Title: Image-text multimodal sentiment analysis method integrating multi-themes and multi-labels
Authors: Shunxiang Zhang; Longhui Hu; Shuyu Li; Wenjie Duan; Xiaolong Wang
Addresses: School of Computer Science and Engineering, Anhui University of Science and Technology, Huainan, 232001, China; School of Artificial Intelligence, Anhui University of Science and Technology, Huainan, 232001, China ' School of Computer Science and Engineering, Anhui University of Science and Technology, Huainan, 232001, China; School of Artificial Intelligence, Anhui University of Science and Technology, Huainan, 232001, China ' School of Computer Science and Engineering, Anhui University of Science and Technology, Huainan, 232001, China; School of Artificial Intelligence, Anhui University of Science and Technology, Huainan, 232001, China ' School of Computer Science and Engineering, Anhui University of Science and Technology, Huainan, 232001, China; School of Artificial Intelligence, Anhui University of Science and Technology, Huainan, 232001, China ' School of Computer Science and Engineering, Anhui University of Science and Technology, Huainan, 232001, China; School of Artificial Intelligence, Anhui University of Science and Technology, Huainan, 232001, China
Abstract: The current image-text sentiment analysis models only focus on the content of text and image, and ignore the synergistic effect of themes and labels information on the semantic features of image and text. Therefore, we propose a multi-modal sentiment analysis method integrating multi-themes and multi-labels. Firstly, the global features and local features of the image are obtained by CNN and Faster-RCNN. Bi-LSTM is used to obtain word-level features and sentence-level features of the text, and the Bert is responsible for extracting the theme-label features.
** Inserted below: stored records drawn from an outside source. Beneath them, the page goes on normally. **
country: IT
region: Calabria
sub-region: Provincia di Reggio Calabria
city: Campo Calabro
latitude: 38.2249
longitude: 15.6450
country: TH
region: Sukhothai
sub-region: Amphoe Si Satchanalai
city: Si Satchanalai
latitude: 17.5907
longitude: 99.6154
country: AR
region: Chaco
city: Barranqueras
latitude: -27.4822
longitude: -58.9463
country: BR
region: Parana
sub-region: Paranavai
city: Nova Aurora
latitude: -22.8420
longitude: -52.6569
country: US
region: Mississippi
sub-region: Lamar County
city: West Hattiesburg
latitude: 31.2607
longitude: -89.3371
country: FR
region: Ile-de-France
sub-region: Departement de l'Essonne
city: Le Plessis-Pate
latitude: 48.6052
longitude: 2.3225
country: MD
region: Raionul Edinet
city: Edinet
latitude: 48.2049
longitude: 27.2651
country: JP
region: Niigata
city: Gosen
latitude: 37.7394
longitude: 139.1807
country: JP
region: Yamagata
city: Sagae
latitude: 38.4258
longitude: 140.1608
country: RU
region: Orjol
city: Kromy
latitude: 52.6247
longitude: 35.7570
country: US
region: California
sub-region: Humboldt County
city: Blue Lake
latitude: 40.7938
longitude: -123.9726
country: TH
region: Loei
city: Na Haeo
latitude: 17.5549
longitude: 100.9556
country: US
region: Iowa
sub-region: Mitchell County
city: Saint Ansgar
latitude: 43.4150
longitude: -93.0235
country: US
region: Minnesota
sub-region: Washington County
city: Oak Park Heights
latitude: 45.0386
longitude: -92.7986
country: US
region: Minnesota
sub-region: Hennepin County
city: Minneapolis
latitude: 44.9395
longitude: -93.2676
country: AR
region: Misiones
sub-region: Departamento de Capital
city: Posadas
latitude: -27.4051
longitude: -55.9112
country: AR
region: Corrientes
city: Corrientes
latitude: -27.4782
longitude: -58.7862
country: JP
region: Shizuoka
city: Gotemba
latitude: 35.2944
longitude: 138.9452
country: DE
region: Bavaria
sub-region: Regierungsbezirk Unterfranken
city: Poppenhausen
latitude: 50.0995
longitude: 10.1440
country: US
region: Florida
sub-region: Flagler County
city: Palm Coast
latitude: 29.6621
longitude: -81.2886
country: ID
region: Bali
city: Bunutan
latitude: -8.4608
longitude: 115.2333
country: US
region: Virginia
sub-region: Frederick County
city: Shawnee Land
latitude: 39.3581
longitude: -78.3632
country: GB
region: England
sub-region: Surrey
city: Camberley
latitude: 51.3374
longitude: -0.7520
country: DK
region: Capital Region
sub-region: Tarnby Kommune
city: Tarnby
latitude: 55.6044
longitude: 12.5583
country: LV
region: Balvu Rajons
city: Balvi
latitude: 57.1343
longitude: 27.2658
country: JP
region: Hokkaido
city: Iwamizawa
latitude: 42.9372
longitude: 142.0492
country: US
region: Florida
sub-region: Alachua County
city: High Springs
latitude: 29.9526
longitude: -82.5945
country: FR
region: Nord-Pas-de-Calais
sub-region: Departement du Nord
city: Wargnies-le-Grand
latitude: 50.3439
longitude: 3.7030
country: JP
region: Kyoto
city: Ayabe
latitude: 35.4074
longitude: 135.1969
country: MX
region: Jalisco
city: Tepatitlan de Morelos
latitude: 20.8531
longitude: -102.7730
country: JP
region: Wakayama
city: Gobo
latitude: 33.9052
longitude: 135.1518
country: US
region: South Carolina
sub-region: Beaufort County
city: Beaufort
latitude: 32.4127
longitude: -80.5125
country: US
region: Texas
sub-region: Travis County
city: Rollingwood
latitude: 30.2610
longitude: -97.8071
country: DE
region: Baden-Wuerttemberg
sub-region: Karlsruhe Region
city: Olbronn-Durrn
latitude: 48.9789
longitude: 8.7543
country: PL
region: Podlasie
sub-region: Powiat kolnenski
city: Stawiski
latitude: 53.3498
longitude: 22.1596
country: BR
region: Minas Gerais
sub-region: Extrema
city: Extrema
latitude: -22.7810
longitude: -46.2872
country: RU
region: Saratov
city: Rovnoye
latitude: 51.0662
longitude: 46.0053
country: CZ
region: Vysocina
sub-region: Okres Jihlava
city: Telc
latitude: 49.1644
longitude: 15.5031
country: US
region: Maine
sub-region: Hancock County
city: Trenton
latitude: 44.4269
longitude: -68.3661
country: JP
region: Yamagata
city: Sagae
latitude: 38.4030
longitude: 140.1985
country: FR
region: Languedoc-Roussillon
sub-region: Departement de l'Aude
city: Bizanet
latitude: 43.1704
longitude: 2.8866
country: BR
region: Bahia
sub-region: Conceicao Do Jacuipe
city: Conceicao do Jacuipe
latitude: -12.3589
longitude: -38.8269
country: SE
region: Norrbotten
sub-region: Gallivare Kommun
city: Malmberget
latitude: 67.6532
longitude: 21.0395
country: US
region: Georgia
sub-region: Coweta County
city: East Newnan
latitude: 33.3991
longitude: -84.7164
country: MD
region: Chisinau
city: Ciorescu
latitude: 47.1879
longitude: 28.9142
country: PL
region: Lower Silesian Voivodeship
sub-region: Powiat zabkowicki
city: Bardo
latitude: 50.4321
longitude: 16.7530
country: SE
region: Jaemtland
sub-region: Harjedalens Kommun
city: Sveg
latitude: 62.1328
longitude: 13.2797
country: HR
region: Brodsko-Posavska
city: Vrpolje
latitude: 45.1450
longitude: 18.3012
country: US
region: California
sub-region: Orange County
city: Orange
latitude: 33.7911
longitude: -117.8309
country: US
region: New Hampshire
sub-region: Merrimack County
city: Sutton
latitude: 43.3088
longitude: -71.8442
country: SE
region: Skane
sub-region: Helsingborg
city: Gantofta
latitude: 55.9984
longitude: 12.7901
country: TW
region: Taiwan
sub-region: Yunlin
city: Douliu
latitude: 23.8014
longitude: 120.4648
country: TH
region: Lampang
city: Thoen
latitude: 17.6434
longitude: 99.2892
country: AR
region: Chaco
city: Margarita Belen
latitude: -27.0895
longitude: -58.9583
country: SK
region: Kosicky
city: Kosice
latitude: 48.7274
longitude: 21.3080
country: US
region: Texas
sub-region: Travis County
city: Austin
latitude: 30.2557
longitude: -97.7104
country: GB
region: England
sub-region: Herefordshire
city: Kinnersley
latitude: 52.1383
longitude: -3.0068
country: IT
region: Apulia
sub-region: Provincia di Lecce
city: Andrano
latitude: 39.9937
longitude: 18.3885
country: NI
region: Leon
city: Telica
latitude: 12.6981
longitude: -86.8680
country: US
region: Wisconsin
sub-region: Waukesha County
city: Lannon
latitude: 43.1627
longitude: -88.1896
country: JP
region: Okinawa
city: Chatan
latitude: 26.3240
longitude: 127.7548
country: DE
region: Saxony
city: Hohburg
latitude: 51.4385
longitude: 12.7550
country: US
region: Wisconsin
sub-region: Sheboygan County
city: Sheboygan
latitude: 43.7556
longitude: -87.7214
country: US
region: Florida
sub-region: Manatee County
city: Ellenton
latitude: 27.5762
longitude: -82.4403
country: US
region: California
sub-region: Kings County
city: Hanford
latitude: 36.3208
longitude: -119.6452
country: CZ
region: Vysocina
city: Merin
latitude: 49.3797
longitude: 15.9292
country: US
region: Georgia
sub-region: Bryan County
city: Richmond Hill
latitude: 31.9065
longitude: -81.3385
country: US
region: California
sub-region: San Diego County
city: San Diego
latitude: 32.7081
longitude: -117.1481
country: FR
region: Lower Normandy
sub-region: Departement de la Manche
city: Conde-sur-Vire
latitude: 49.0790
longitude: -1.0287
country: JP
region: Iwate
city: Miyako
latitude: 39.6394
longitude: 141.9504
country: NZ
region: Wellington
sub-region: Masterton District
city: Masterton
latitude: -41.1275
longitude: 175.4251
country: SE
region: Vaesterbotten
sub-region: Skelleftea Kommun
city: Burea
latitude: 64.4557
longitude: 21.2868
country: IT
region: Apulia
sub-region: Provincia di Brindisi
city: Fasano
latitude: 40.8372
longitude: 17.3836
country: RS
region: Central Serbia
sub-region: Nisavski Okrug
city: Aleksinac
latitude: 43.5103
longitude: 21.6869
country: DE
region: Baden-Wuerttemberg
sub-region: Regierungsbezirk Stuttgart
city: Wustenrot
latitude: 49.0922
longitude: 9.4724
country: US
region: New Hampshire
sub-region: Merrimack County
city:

Then, the attention network for feature interaction to generate the word-local correlation features, and the text's sentence features are combined with the image's global features to generate the joint features of the image-sentence. Finally, these two features are fused with the theme-label features to obtain the results of the sentiment analysis. The experimental results demonstrate that the proposed method can improve the accuracy of image-text sentiment analysis.
Keywords: multimodal sentiment analysis; multi-theme labels; modal fusion; target detection; attention network.
DOI: 10.1504/IJCSE.2025.146071
International Journal of Computational Science and Engineering, 2025 Vol.28 No.3, pp.292 - 302
Received: 03 Mar 2024
Accepted: 23 May 2024
Published online: 06 May 2025 *